Uma pesquisa inédita realizada com municípios brasileiros trouxe uma conclusão alarmante: a ocorrência de mortes por deslizamentos de terra está diretamente ligada a piores condições socioeconômicas das localidades. O estudo, publicado na Revista de Administração Pública da Fundação Getúlio Vargas (FGV), demonstra que indicadores como Produto Interno Bruto (PIB) mais baixo e altos índices de pobreza resultam em maior mortalidade, mesmo quando a presença de órgãos como a Defesa Civil e instrumentos de prevenção é similar.
Metodologia e foco na região Sudeste
Os pesquisadores analisaram dados de 91 municípios da região Sudeste com população entre 100,1 mil e 500 mil habitantes que registraram deslizamentos em 2020. A escolha se deveu ao fato de a região concentrar a maior parte da população e das áreas de risco do país, sendo que municípios desse porte foram responsáveis por 45% dos óbitos no período.
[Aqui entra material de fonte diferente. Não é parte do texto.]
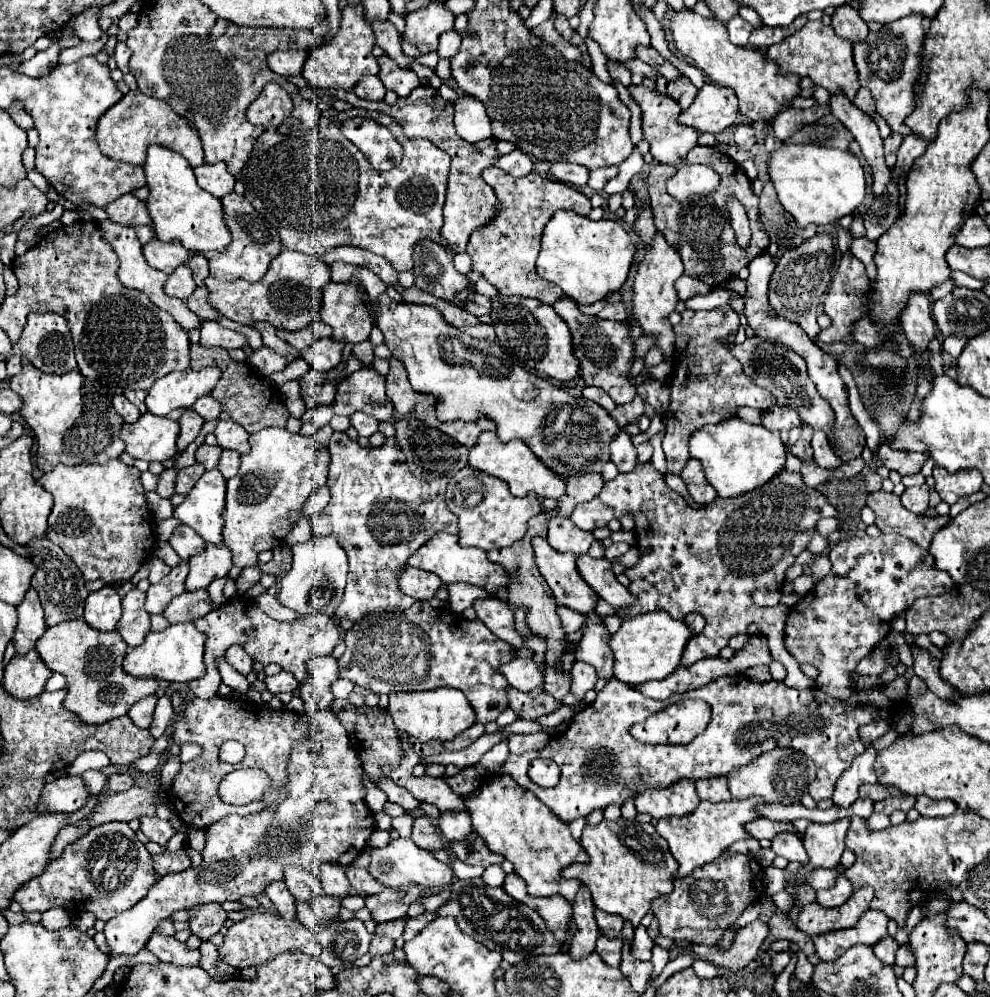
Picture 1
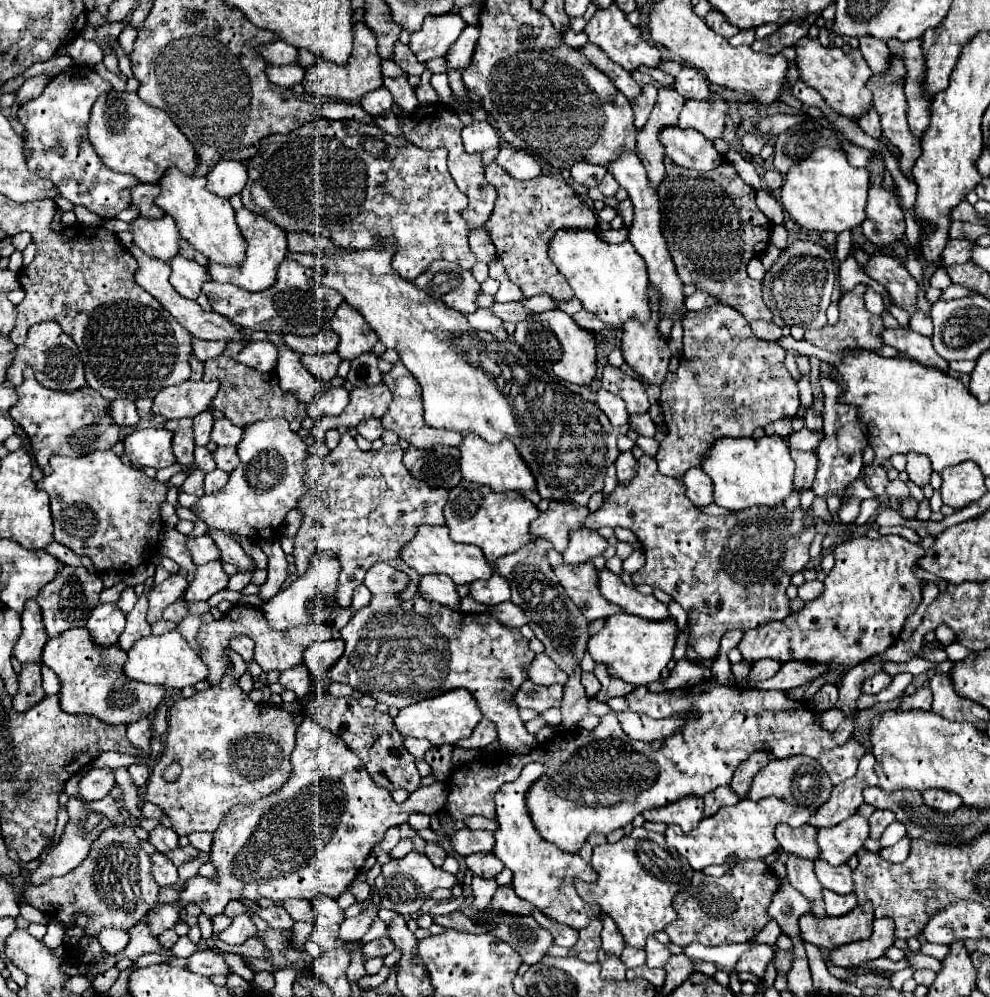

Os dados de mortalidade foram extraídos do Sistema de Informações sobre Mortalidade (SIM) do DataSUS, usando a classificação específica para mortes por deslizamentos (CID X36).
Após parear municípios com características populacionais e de infraestrutura de resposta semelhantes, mas com diferenças socioeconômicas, a análise se concentrou em 31 cidades. Destas, 12 registraram óbitos por deslizamentos e 17 não. A comparação revelou o peso decisivo da vulnerabilidade social.
Vulnerabilidade social é fator crucial
Segundo a pesquisadora Isabela Barbosa, primeira autora do estudo, nos municípios onde houve mortes, a presença de uma população mais pobre ou um PIB menor refletiu em um risco aumentado, mesmo quando existia uma estrutura de proteção contra desastres. "Desastre é vulnerabilidade mais exposição", explica Barbosa, destacando a necessidade de entender essa intersecção para políticas eficazes.
O coordenador da pesquisa, Marcelo Marchesini da Costa, professor do Insper, reforça que os desastres não são fenômenos aleatórios ou puramente naturais. "Todos os desastres têm algum nível de participação humana", afirma, citando que apenas a capacidade estatal de resposta e os indicadores socioeconômicos já mostraram impacto direto na ocorrência de mortes.
Cubatão: um caso de sucesso
O estudo cita Cubatão, na Baixada Santista (SP), como um exemplo positivo. Apesar de estar em uma região de alto risco, a cidade não registrou nenhuma morte por deslizamento entre 2013 e 2020. Enquanto isso, municípios vizinhos como Guarujá, Santos, São Vicente e Praia Grande tiveram vítimas fatais. Os autores atribuem esse resultado ao fato de Cubatão ter um PIB cerca de duas vezes maior e contar com capacidades estatais robustas para alertas e prevenção de riscos.
Os números nacionais são graves: entre 1988 e 2022, ocorreram 4.146 mortes em 959 deslizamentos em todo o Brasil, segundo o Instituto de Pesquisas Tecnológicas do Estado de São Paulo. Tragédias recentes, como os 241 mortos em Petrópolis (RJ) em 2022 e as 64 vítimas em São Sebastião (SP) em 2023, escancaram a urgência do tema.
Chamado para políticas públicas integradas
Os pesquisadores alertam contra a culpabilização das vítimas que ocupam áreas de risco, um discurso que consideram "muito cruel". A solução, defendem, passa por uma abordagem ampla que combine o combate à pobreza com o fortalecimento dos sistemas de emergência. Eles também destacam a necessidade de considerar as diferenças raciais e de gênero que afetam os óbitos.
O estudo conclui com um apelo por uma coordenação federativa mais efetiva para direcionar investimentos. A expectativa é que a pesquisa, fruto da dissertação de mestrado de Isabela Barbosa, sirva de base para políticas públicas de proteção socioambiental que integrem o mapeamento de áreas de risco com o de vulnerabilidade social, prevenindo mortes evitáveis.